### EXCERPT PROVIDED

The information embeded in the code is clear if we nest dictionaries within dictionaries. We've created a structure that easily describes the intent of the programmer. The following illustration breaks down the dictionary nesting.

Dictionary Nesting 2

From here on out, we'll use datasets to manage our data sets and perform more data reorganization.

The beer and brewery dictionaries we made are a good start, but we can do more. We'd like to create a new key-value pair to contain a string description of what each data set contains in case we forget.

We can create dictionaries and read and change values of present key-value pairs, but we don't know how to insert a new key-value pair. Thankfully, inserting pairs is similar to reassigning dictionary values. If we assign a value to a key that doesn't exist in a dictionary, Python will take the new key and value and create the pair within the dictionary.

# The description key currently does not exist in either the inner dictionary
datasets["beer"]["description"] = "Contains data on beers and their qualities"
datasets["breweries"]["description"] = "Contains data on breweries and their locations"

While Python makes it easy to insert new pairs into the dictionary, it stops users if they try to access keys that don't exist. If you try to access a key that doesn't exist, Python will throw an error and stop your code from running.

# The key best_beer doesn't currently exist, so we cannot access it
datasets["beer"]["best_beer"]
>>> KeyError: 'best_beer'

As your dictionaries get more complex, it's easier to lose track of which keys are present. If you leave your code for a week and forget what's in your dictionary, you'll constantly run into KeyErrors. Thankfully, Python provides us with an easy way to check the present keys in a dictionary. This process is called membership checking.

Membership checking

If we want to check if a key exists within a dictionary, we can use the in operator. You can also check on whether a key doesn't exist by using not in. The resulting code reads almost like natural English, which also means it is easier to understand at first glance.

"beer" in datasets
>>> True

"wine" in datasets
>>> False

"wine" not in datasets
>>> True

Using in for membership checking has great utility in conjunction with if-else statements. This combination allows you to set up conditional logic that will prevent you from getting KeyErrors and enable you to make more sophisticated code. We won't delve too deeply into this concept, but there's resources at the end for the curious.

######

### YOUR TASK
Pick up the tutorial on Python dictionaries and membership checking right after its final sentence, and carry it forward. You will not need the entries for anything here.

### THE DATA

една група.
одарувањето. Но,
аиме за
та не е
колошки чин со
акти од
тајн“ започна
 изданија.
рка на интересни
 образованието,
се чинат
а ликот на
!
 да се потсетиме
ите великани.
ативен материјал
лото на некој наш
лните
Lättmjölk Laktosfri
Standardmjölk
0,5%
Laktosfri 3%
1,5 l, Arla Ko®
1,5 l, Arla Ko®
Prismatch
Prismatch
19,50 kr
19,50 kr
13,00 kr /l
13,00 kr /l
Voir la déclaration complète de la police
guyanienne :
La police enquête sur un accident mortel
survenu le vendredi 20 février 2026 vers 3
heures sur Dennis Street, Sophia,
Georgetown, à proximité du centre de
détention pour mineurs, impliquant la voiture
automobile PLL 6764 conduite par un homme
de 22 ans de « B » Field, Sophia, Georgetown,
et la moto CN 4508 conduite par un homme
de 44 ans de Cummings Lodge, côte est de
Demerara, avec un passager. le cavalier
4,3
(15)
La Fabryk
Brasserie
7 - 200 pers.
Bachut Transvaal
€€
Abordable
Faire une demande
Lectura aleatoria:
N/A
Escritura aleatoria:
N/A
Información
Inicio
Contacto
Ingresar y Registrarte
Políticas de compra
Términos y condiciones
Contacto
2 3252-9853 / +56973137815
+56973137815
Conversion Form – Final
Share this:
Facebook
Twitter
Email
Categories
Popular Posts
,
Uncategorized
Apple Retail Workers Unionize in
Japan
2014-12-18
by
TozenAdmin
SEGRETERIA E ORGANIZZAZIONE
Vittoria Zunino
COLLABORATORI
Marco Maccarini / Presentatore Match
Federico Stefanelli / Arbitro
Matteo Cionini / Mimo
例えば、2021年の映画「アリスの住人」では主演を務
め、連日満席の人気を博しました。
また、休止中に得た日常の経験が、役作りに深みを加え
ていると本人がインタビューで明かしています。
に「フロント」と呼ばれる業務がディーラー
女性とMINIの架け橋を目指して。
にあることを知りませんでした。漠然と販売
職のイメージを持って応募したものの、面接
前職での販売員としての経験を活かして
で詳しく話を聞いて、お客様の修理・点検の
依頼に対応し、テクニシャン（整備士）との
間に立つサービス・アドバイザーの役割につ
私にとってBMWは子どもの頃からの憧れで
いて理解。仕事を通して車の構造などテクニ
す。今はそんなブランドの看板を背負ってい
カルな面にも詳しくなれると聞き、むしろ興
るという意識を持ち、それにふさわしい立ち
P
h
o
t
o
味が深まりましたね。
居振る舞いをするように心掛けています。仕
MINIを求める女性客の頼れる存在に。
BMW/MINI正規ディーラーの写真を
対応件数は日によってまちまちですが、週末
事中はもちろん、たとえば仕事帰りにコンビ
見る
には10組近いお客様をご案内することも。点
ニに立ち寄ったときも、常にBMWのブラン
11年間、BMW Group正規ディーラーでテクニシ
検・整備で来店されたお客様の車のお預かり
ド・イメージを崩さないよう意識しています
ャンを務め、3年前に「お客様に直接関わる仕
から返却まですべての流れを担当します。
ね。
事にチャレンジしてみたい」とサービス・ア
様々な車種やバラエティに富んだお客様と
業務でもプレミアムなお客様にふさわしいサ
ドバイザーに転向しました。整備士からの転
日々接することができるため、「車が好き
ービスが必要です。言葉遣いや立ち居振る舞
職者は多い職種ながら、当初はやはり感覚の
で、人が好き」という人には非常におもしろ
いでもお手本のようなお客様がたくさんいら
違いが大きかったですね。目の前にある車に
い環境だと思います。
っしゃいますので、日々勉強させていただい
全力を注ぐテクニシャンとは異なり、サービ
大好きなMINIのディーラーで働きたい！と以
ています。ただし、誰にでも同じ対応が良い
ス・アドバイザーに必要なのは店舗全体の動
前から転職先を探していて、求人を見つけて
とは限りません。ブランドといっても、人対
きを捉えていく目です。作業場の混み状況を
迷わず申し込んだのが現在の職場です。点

######

### WRITTEN ANSWER
Section summary

At this point, we know how to create, read, update, and delete data from our dictionaries. We transformed our two raw data sets into dictionaries with greater readability and ease of use. With these basic dictionary operations, we can start performing more complex operations. For example, it is extremely common to want to loop over the key-value pairs and perform some operation on each pair.

Looping techniques

When we created the description key for each of the data sets, we made two individual statements to create each key-value pair. Since we performed the same operation, it would be more efficient to use loops.

Python provides three main methods to use dictionaries in loops: keys(), values(), and items(). Using keys() and values() allows us to loop over those parts of the dictionary.

for key in datasets.keys():
    print(key)
>>> beer
>>> breweries

for val in datasets.values():
    print(type(val))
>>> <class 'dict'>
>>> <class 'dict'>

The items() method combines both into one. When used in a loop, items() returns the key-value pairs as tuples. The first element of this tuple is the key, while the second is the value. We can use destructuring to get these elements into properly informative variable names. The first variable key will take the key in the tuple, while val will get the mapped value.

for key, val in datasets.items():
    print(f'The {key} data set has {len(val["data"])} rows.')
>>> The beer data set has 2410 rows.
>>> The breweries data set has 558 rows.

The above loop tells us that the beer data set is much bigger than the brewery data set. We would expect breweries to sell multiple types of beers, so there should be more beers than breweries overall. Our loop confirms this thought.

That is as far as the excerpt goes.